Mit dem Rücken zur Wand

Denn, wer als Kind unter Verdacht gerät, für die eine oder andere Seite zu arbeiten, gerät schnell in die Schusslinie. Geredet wird darüber selten im Dorf. Die Angst ist groß. Noch dazu glauben manche Eltern, dass ihre Kinder als junge Rekruten Geld nachhause bringen würden. Einer von vielen fatalen Irrtümern, mit dem die Hilfsorganisation Benposta aufräumen will. Unterstützt von der Deutschen Diakonie Katastrophenhilfe und der Europäischen Kommission organisieren sie gemeinsam Nachbarschaftstreffen in den Dörfern.

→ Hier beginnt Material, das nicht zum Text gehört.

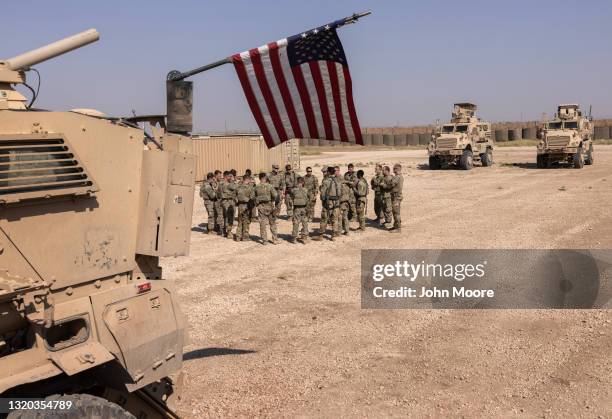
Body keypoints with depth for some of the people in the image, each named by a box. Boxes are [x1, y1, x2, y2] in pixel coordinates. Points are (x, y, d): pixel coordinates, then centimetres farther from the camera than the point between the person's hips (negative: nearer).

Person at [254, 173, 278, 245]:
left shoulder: (256, 187, -1)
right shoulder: (269, 186, -9)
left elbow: (255, 197, 4)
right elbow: (275, 194, -19)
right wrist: (273, 201, -2)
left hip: (260, 206, 2)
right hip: (269, 205, -2)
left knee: (262, 223, 6)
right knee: (272, 223, 9)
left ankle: (264, 240, 6)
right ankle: (275, 239, 12)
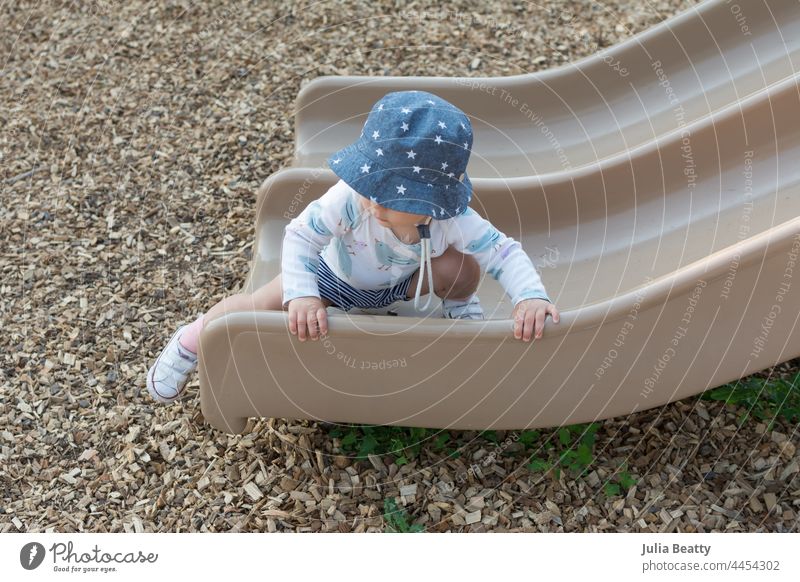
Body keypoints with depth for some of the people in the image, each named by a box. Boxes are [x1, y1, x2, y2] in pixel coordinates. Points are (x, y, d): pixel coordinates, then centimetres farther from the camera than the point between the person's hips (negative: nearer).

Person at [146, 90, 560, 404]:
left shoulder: (453, 220, -34)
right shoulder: (349, 197, -39)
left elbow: (505, 252, -29)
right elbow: (300, 235, -34)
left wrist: (531, 297, -47)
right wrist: (301, 295, -47)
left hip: (401, 282, 2)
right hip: (336, 278, -1)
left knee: (461, 267, -24)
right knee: (263, 305, -19)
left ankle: (459, 306, 13)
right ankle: (197, 336, 11)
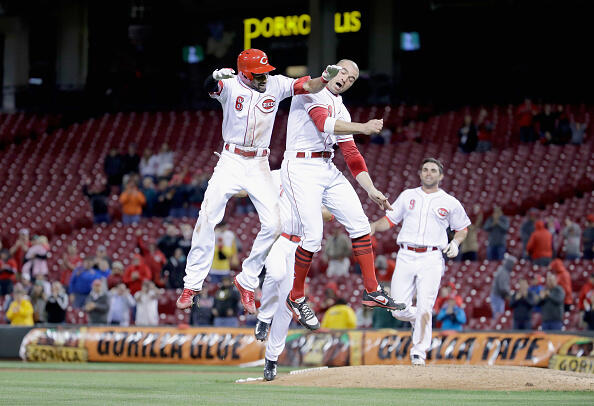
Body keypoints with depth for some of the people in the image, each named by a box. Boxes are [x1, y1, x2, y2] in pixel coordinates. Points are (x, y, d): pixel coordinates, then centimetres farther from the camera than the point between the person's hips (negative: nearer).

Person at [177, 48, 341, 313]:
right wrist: (216, 76, -58)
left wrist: (326, 78, -36)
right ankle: (191, 285, -1)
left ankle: (247, 281, 10)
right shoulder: (230, 86, -11)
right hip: (230, 162, -2)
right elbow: (210, 87, -33)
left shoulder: (275, 85, -3)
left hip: (259, 166, 2)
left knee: (272, 224, -7)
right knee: (207, 219, -10)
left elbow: (308, 87, -14)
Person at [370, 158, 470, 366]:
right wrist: (372, 227, -5)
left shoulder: (450, 203, 10)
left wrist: (455, 243, 0)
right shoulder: (408, 196, 15)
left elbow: (462, 228, 21)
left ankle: (419, 351, -9)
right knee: (399, 310, -5)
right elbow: (389, 220, 15)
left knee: (424, 308, -16)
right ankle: (420, 322, 27)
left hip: (431, 260, -2)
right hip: (406, 257, 2)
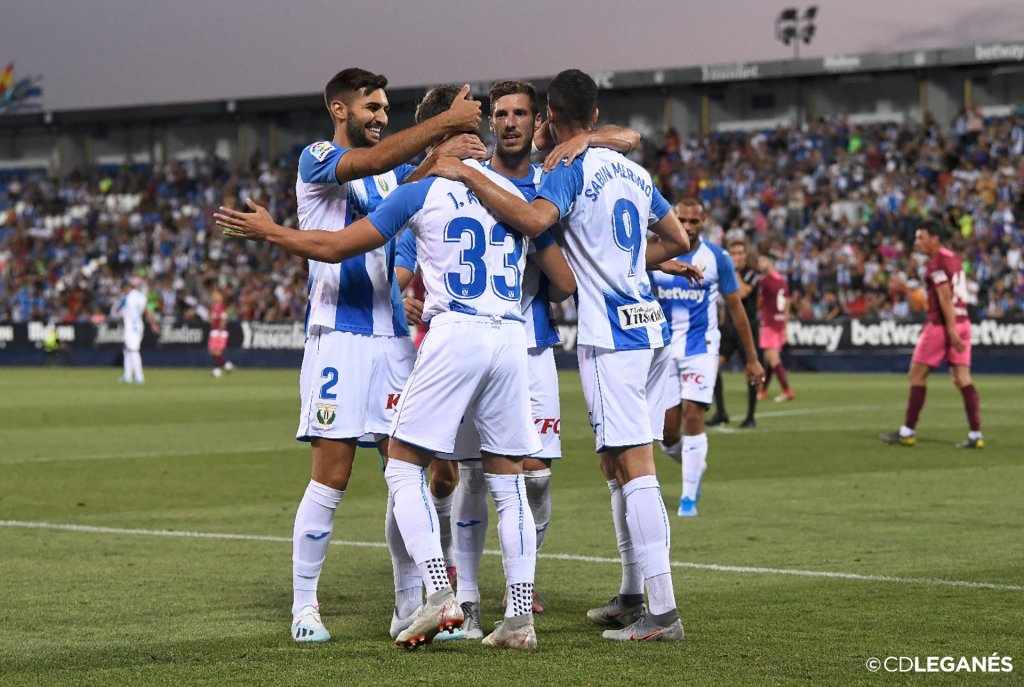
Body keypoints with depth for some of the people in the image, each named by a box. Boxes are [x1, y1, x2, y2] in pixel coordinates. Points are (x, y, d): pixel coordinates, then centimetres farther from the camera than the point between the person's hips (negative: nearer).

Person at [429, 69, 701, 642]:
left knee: (633, 469, -10)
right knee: (619, 468, 16)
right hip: (649, 324, 8)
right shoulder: (632, 170, 16)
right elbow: (679, 240, 24)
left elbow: (534, 219, -29)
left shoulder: (572, 170, -9)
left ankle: (663, 611, -13)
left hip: (611, 335, -8)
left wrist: (469, 175, -23)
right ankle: (632, 596, 22)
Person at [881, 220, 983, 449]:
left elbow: (945, 297, -19)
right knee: (962, 378, 3)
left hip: (941, 323, -8)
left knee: (917, 375, 2)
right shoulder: (953, 258, 15)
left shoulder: (936, 263, -12)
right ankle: (976, 435, -4)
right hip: (962, 321, 8)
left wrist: (951, 330, -24)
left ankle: (908, 431, 7)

Kinderkommunen sollen helfen

Kindersoldaten in Kolumbien
Kindersoldaten der FARC - gefangengenommen von den MilitärsBild: AP

Kriegswaisen wie Jonas und Jugendliche, die vor einer Zwangsrekrutierung flüchten, finden heute auch zeitweise Unterschlupf in den verschiedenen Kinderkommunen Benpostas und anderen Schutzprogrammen. So auch in Villavicencio, wo Jonas nicht nur Fußball spielen, sondern auch die Schule nachholen kann. Mehr als 3000 Kinder zählen die verschiedenen Kinderkommunen inzwischen. Bisher sei ihre Arbeit ein großer Erfolg, sagt Francois Duboc. Er ist humanitärer Helfer der Europäischen Kommission: "Wir greifen dort ein, wo die staatlichen Institutionen aus bestimmten Gründen keine umfassende Antwort auf die Bedürfnisse der Menschen haben." Die Initiative möchte jedoch keine staatlichen Aufgaben ersetzen. So fordert Duboc den kolumbianischen Staat auf, die Arbeit mit den Kindern früher oder später in dauerhafte Strukturen zu überführen.

Militärakademie als einzige Chance

In einigen Gemeinden klappt diese Zusammenarbeit inzwischen ganz gut. Doch spätestens zur Wehrpflicht holt die Jungen der bewaffnete Konflikt wieder ein. Und für viele Mädchen vom Land stellen Militär- oder Polizeiakademien oftmals die einzige Ausbildungschance dar. Auch Jonas Fußballerkarriere scheint so fraglich. Denn einen dauerhaften Ausstieg der kolumbianischen Jugend aus dem bewaffneten Konflikt kann nur eines garantieren, sagt Campos: ein Ende der Kämpfe und die Rückkehr der Konfliktparteien an den Verhandlungstisch.